Let’s walk through an example of what happens when a new row is added to a Delta Table. We’ll go step by step, including how the transaction log (_delta_log) and Parquet files are updated.

Scenario

  • You have a Delta Table with the following data stored in a single Parquet file (1.parquet):
idname
1Arun
2Bala
  • You want to add a new row to the table: (3, "Raj").

Step-by-Step Process

1. Initial State

  • The table is created with 1.parquet, and the transaction log (0.json) records this initial state:
0.json
{
  "version": 0,
  "actions": [
    {
      "add": {
        "path": "1.parquet",
        "size": 1234, // size of the file
        "dataChange": true,
        "stats": "{\"numRecords\": 2}" // stats about the file
      }
    }
  ]
}
  • At this point, the table contains only 1.parquet, and the transaction log (0.json) reflects that.

2. Adding a New Row

When you add the new row (3, "Raj"), the following happens:

Insert operation on a delta table

  1. A new Parquet file (2.parquet) is created: This file contains only the new row: (3, "Raj").

  2. The transaction log is updated: A new transaction log entry (1.json) is created to record the addition of 2.parquet.

1.json
{
  "version": 1,
  "actions": [
    {
      "add": {
        "path": "2.parquet",
        "size": 567, // size of the new file
        "dataChange": true,
        "stats": "{\"numRecords\": 1}" // stats about the new file
      }
    }
  ]
}

3. Final State

After the new row is added: The table now has two Parquet files:

  • 1.parquet: Contains the original rows (1, "Arun") and (2, "Bala").
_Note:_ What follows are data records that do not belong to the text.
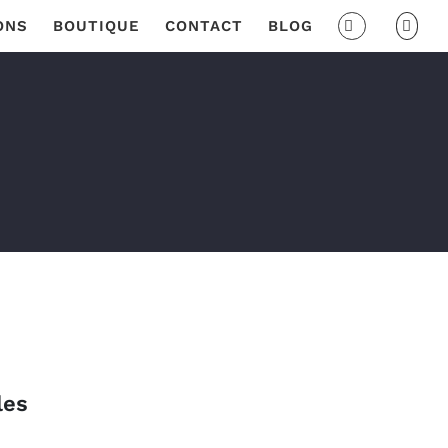
ONS
BOUTIQUE
CONTACT
BLOG
les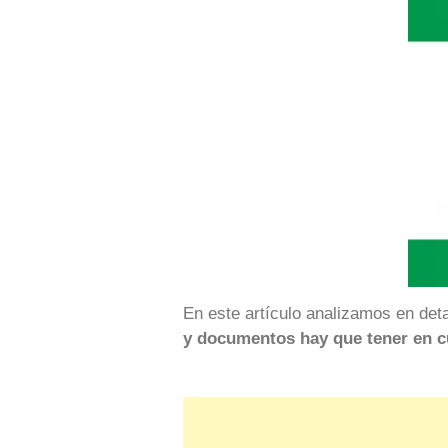
En este artículo analizamos en det
y documentos hay que tener en c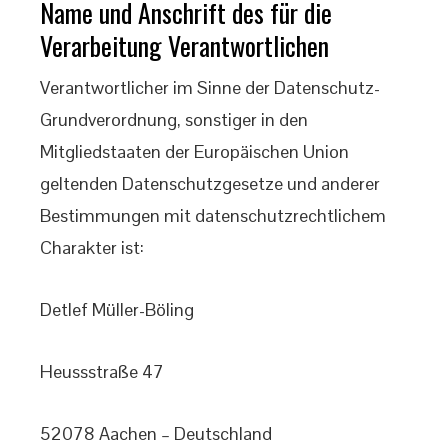
Name und Anschrift des für die
Verarbeitung Verantwortlichen
Verantwortlicher im Sinne der Datenschutz-
Grundverordnung, sonstiger in den
Mitgliedstaaten der Europäischen Union
geltenden Datenschutzgesetze und anderer
Bestimmungen mit datenschutzrechtlichem
Charakter ist:
Detlef Müller-Böling
Heussstraße 47
52078 Aachen – Deutschland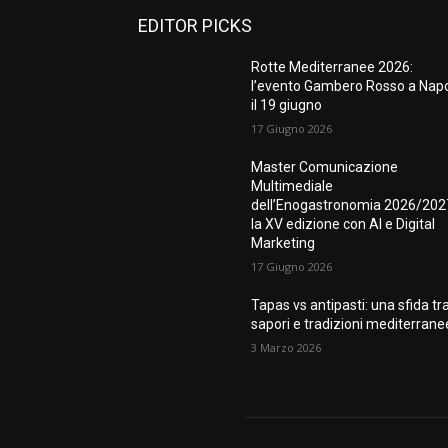
EDITOR PICKS
Rotte Mediterranee 2026:
l’evento Gambero Rosso a Napo
il 19 giugno
17 Giugno 2026
Master Comunicazione
Multimediale
dell’Enogastronomia 2026/202
la XV edizione con AI e Digital
Marketing
17 Giugno 2026
Tapas vs antipasti: una sfida tr
sapori e tradizioni mediterrane
3 Marzo 2026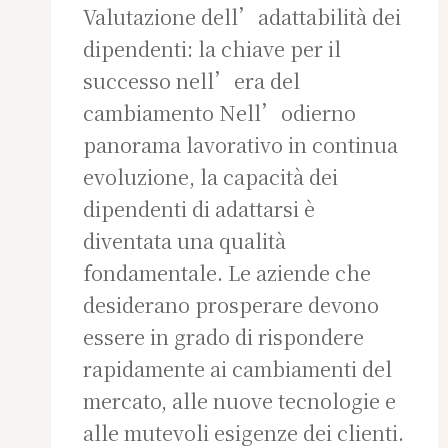
Valutazione dell’adattabilità dei
dipendenti: la chiave per il
successo nell’era del
cambiamento Nell’odierno
panorama lavorativo in continua
evoluzione, la capacità dei
dipendenti di adattarsi è
diventata una qualità
fondamentale. Le aziende che
desiderano prosperare devono
essere in grado di rispondere
rapidamente ai cambiamenti del
mercato, alle nuove tecnologie e
alle mutevoli esigenze dei clienti.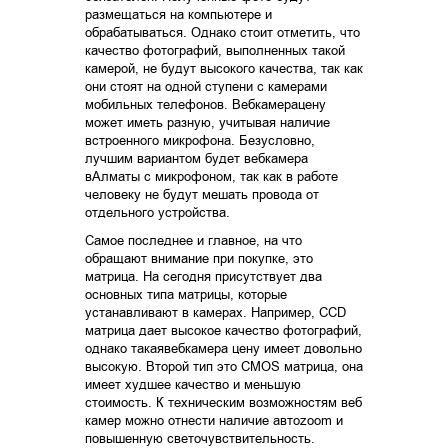
размещаться на компьютере и
обрабатываться. Однако стоит отметить, что
качество фотографий, выполненных такой
камерой, не будут высокого качества, так как
они стоят на одной ступени с камерами
мобильных телефонов. Вебкамерацену
может иметь разную, учитывая наличие
встроенного микрофона. Безусловно,
лучшим вариантом будет вебкамера
вАлматы с микрофоном, так как в работе
человеку не будут мешать провода от
отдельного устройства.
Самое последнее и главное, на что
обращают внимание при покупке, это
матрица. На сегодня присутствует два
основных типа матрицы, которые
устанавливают в камерах. Например, CCD
матрица дает высокое качество фотографий,
однако такаявебкамера цену имеет довольно
высокую. Второй тип это CMOS матрица, она
имеет худшее качество и меньшую
стоимость. К техническим возможностям веб
камер можно отнести наличие автоzoom и
повышенную светочувствительность.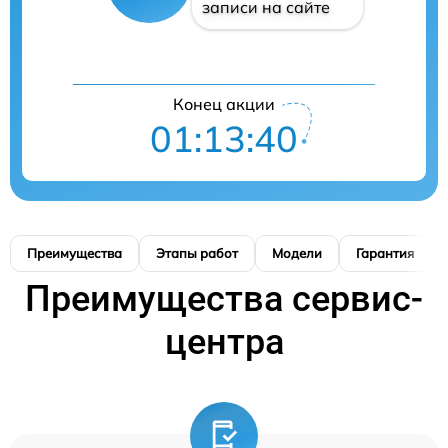
записи на сайте
Конец акции
01:13:39
Преимущества
Этапы работ
Модели
Гарантия
Преимущества сервис-
центра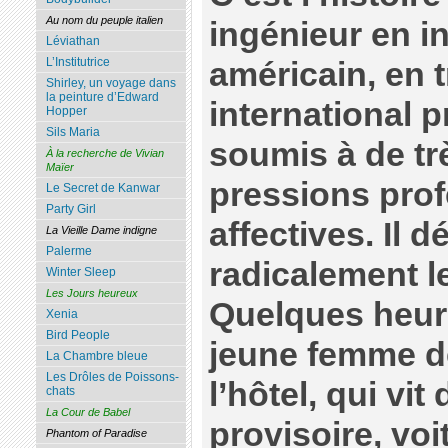
Au nom du peuple italien
ingénieur en i
Léviathan
L’Institutrice
américain, en t
Shirley, un voyage dans
la peinture d’Edward
international p
Hopper
Sils Maria
soumis à de tr
À la recherche de Vivian
Maïer
pressions prof
Le Secret de Kanwar
Party Girl
affectives. Il 
La Vieille Dame indigne
Palerme
radicalement le
Winter Sleep
Les Jours heureux
Quelques heure
Xenia
Bird People
jeune femme d
La Chambre bleue
Les Drôles de Poissons-
l’hôtel, qui vi
chats
La Cour de Babel
provisoire, voi
Phantom of Paradise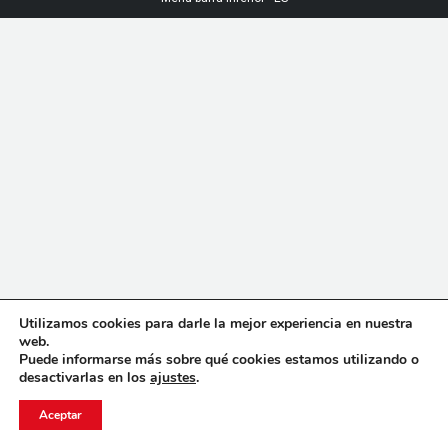
Utilizamos cookies para darle la mejor experiencia en nuestra
web.
Puede informarse más sobre qué cookies estamos utilizando o
desactivarlas en los
ajustes
.
Aceptar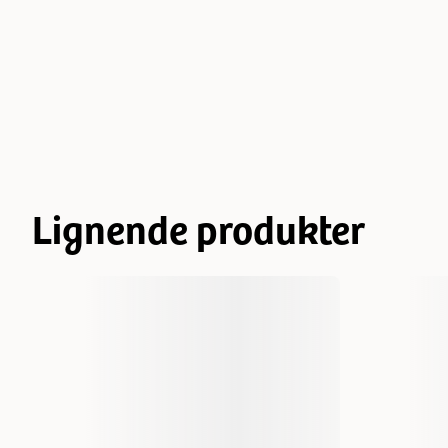
Lignende produkter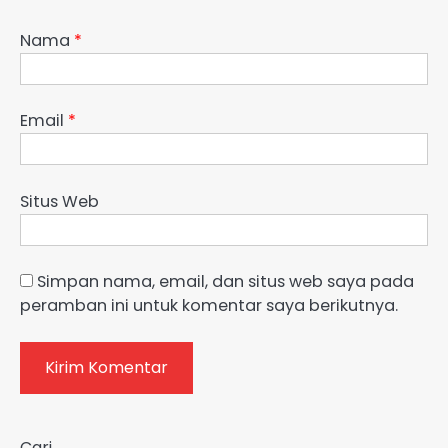
Nama
*
Email
*
Situs Web
Simpan nama, email, dan situs web saya pada
peramban ini untuk komentar saya berikutnya.
Cari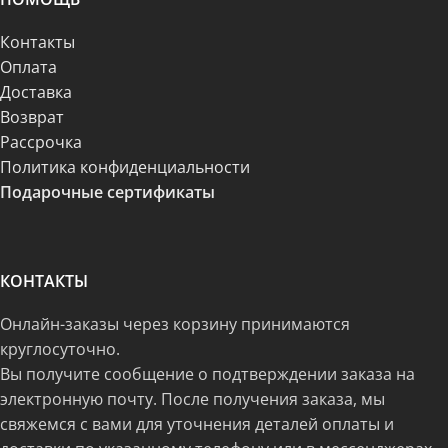
Контакты
Оплата
Доставка
Возврат
Рассрочка
Политика конфиденциальности
Подарочные сертификаты
КОНТАКТЫ
Онлайн-заказы через корзину принимаются
круглосуточно.
Вы получите сообщение о подтверждении заказа на
электронную почту. После получения заказа, мы
свяжемся с вами для уточнения деталей оплаты и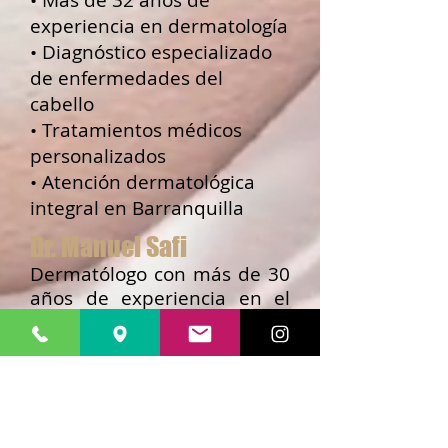
• Más de 32 años de
experiencia en dermatología
• Diagnóstico especializado
de enfermedades del
cabello
• Tratamientos médicos
personalizados
• Atención dermatológica
integral en Barranquilla
Dr. Manuel Safi
Dermatólogo con más de 30
años de experiencia en el
diagnóstico y tratamiento de
enfermedades del cabello.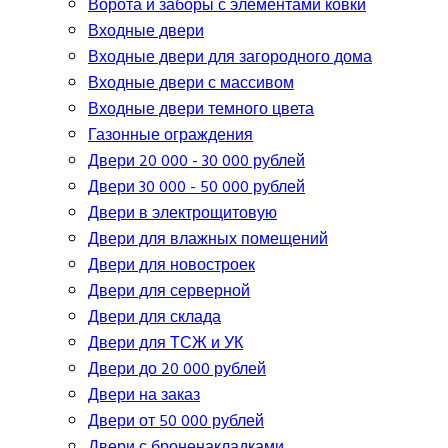
Ворота и заборы с элементами ковки
Входные двери
Входные двери для загородного дома
Входные двери с массивом
Входные двери темного цвета
Газонные ограждения
Двери 20 000 - 30 000 рублей
Двери 30 000 - 50 000 рублей
Двери в электрощитовую
Двери для влажных помещений
Двери для новостроек
Двери для серверной
Двери для склада
Двери для ТСЖ и УК
Двери до 20 000 рублей
Двери на заказ
Двери от 50 000 рублей
Двери с броненакладками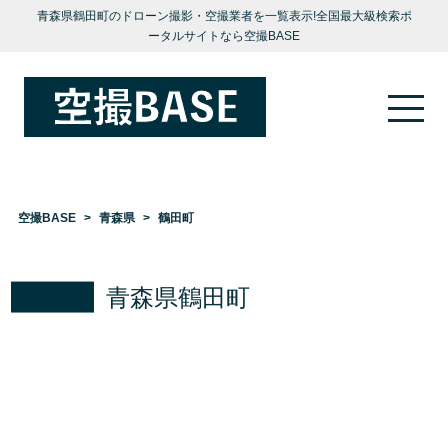
青森県鶴田町のドローン撮影・空撮業者を一覧表示!全国最大級検索ポ
ータルサイトなら空撮BASE
空撮BASE
青森県
鶴田町
青森県鶴田町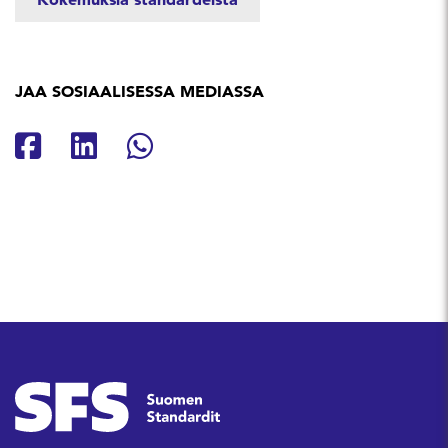
JAA SOSIAALISESSA MEDIASSA
Jaa Facebookissa
Jaa Linkedinissä
Jaa Whatsappissa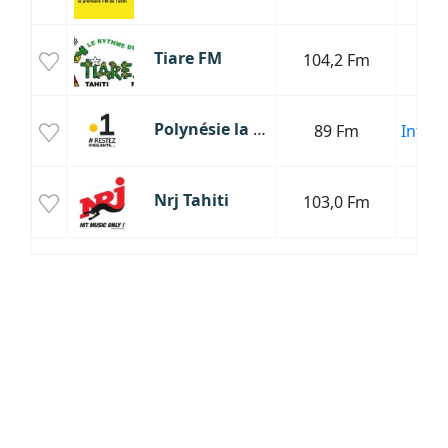
Tiare FM
104,2 Fm
P
Polynésie la 1ère
89 Fm
Infor
Nrj Tahiti
103,0 Fm
P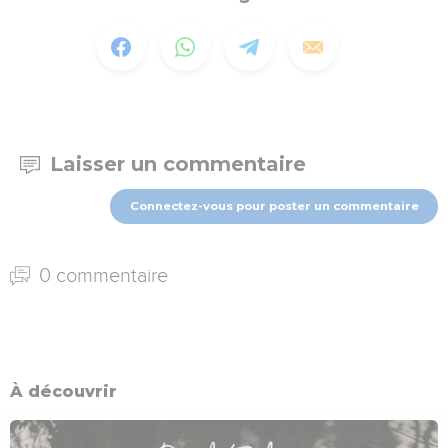
Laisser un commentaire
Connectez-vous pour poster un commentaire
0 commentaire
À découvrir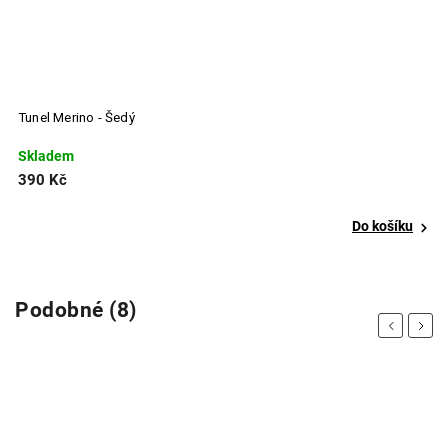
Tunel Merino - Šedý
Č
Skladem
S
390 Kč
3
Do košíku
Podobné (8)
Previous
Next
  • 2.parquet: Contains the new row (3, "Raj").

  • The transaction log (_delta_log) now has two entries:

    • 0.json: Records the creation of 1.parquet.
    • 1.json: Records the addition of 2.parquet.

How Queries Work

When you query the table after adding the new row:

  1. The transaction log is consulted to determine which Parquet files are part of the current version of the table.
  2. The query reads data from both 1.parquet and 2.parquet.
  3. The result is a combined view of the data:
idname
1Arun
2Bala
3Raj

Why Not Append to the Existing File?

You might wonder why Delta Tables don’t simply append the new row to the existing 1.parquet. There are a few reasons for this:

  1. Immutability of Parquet Files: Parquet files are immutable, meaning they cannot be modified once written. Appending to an existing file would break this immutability.
  2. Efficiency: Writing a new file is often more efficient than rewriting an existing file, especially for large datasets.
  3. Concurrency: Delta Tables are designed to handle concurrent reads and writes. Writing a new file ensures that readers can continue to access the existing data without interruption.
  4. Time Travel: By creating a new file and updating the transaction log, Delta Tables maintain a history of changes, enabling features like time travel (querying previous versions of the table).

Summary

When a new row is added to a Delta Table:

  1. A new Parquet file is created to store the new row.
  2. The transaction log is updated to record the addition of the new file.
  3. Queries combine data from all relevant Parquet files to provide a consistent view of the table.